During our time as volunteers with Blue Ventures in Madagascar, we got to help out on many of their projects. One weekend, we travelled south by boat, to the coastal village of Tampolove, in the less than reassuringly named Assassins Bay. Blue Ventures has been piloting a sea cucumber farm here since 2009. The idea is to give the locals an alternative livelihood to fishing, to try and rejuvenate the coral reef and prevent overfishing. The programme has proved popular with the locals. The sea cucumbers are sold to the Chinese market where they are a delicacy, and can yield a healthy profit for the farmers.
Once a month, at spring tide, the farmers gather the sea cucumbers from two pens to weigh, measure and count them to monitor their progress. And that’s what we were here to help with.

That Saturday evening we were told to meet at the village hall at 11:45pm. After a two hour nap, feeling groggy, we emerged in the pitch black night. During the day, sea cucumbers burrow in the sand to stay cool, and at night they tend to come out onto the sand, so they are much easier to find in the dark. We aimed for low tide, around midnight on this night, so the water would only be ankle deep in the pens. We grabbed our waterproof torches, our wetsuit boots, and wadded out to the designated areas.
We had already been out at low tide during the day so that we could see the project and have an idea of what to expect later that night.

The boots we wore were really important, as we were likely to encounter a few other creatures in the night. The most dangerous would be a stone fish, that you can read more about in my last blog post. They showed us one the farmers had caught only two days before, and I started to feel less happy about coming back out in the dark. Other things to avoid were sea urchins, and a strange type of nudibranch, that unfortunately also looked like a stone. It’s harmless, but if you knock it, it will secret a pink liquid that disperses in the water.

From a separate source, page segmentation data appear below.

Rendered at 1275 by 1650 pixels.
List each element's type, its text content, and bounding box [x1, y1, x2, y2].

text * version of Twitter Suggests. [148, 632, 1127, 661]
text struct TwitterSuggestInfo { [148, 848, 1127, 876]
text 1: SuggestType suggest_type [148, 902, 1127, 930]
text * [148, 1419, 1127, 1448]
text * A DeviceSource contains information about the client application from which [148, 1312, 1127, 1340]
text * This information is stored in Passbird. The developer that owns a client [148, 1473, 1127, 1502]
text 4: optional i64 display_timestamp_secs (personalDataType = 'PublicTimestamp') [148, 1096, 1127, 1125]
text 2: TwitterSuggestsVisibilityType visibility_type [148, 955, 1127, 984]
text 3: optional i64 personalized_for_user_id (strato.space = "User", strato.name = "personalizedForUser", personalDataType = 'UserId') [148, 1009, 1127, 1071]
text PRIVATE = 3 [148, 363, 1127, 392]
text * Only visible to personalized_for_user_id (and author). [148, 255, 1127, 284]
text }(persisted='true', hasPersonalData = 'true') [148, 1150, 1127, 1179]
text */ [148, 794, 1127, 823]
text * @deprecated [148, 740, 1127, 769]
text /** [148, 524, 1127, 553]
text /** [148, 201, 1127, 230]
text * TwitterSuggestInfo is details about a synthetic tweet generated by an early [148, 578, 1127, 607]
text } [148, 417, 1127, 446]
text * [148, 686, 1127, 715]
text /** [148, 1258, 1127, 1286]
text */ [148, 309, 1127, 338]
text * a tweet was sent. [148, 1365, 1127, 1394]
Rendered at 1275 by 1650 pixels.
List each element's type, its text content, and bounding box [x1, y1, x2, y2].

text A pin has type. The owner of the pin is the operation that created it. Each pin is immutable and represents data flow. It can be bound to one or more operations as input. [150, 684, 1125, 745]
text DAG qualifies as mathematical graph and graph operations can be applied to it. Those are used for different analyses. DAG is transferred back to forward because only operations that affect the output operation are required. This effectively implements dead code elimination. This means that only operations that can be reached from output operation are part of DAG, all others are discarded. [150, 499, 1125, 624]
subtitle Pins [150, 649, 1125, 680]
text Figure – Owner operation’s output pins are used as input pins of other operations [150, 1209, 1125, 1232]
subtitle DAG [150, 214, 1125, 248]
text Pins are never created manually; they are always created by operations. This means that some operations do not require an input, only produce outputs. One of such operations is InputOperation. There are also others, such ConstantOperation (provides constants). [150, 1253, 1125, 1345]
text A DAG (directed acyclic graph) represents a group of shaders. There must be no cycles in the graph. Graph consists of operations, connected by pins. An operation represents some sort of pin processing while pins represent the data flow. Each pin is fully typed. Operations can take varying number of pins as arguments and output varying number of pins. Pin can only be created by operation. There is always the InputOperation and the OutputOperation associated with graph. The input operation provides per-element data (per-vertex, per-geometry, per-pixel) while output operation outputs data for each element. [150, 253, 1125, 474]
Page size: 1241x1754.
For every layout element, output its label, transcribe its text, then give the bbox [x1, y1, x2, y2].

I’m really glad we were told about this, as it happened a couple of times and looked frighteningly like blood.
I had never seen, let alone touched a sea cucumber before this night, and tonight we were expected to find 300. We didn’t see any for the first five minute, and we were starting to think we must be missing them. Is that shape in the sand one? Nope, just my footprint. All I could see were crabs ducking in their holes and juvenile lionfish hovering suspiciously. Eventually we spotted one, then 10 and then more and more. The ones we were monitoring were young so were only about 10 centimetres long at most. They are funny creatures, full of water and when you pick them up they empty themselves. Their skin feels like that of a snake, if a bit more rough. It’s hard to believe that they are animals moving about, cleaning sand, and not vegetables.

We ended the search at 210 sea cucumbers. It was good enough to get an overall idea of their progress, and happily, they seemed to be doing well. Blue Ventures staff have, in recent years, worked out the right number of sea cucumbers for a given area, so that they can thrive and not suffer from overcrowding. An important find for the efficiency of this programme.
Looking over at the team working in the second pen, the sight was incredible. All I could see was the bright stars above and a few torches moving on the water. The rest was pitch black, like out of a dream sequence in a surealist film.
Released of our duties, we wadded back towards the beach. On our way we spotted a beautiful octopus, only about a meter long, clearly lost in the shallow water. It was coiling it’s tentacles around the small obstacles on the sea bed, trying to find its way. We decided our torch lights might be confusing it more, so we left it to find its way, and we gladly went back to bed.